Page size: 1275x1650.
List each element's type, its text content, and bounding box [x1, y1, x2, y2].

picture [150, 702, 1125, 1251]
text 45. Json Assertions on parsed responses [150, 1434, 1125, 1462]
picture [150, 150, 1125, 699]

• • • •

» Request:
All entries are to be returned word for word.

» Answer to this task:
Page size: 1275x1650.
List each element's type, its text content, and bounding box [x1, y1, x2, y2].

picture [150, 702, 1125, 1251]
text 45. Json Assertions on parsed responses [150, 1434, 1125, 1462]
picture [150, 150, 1125, 699]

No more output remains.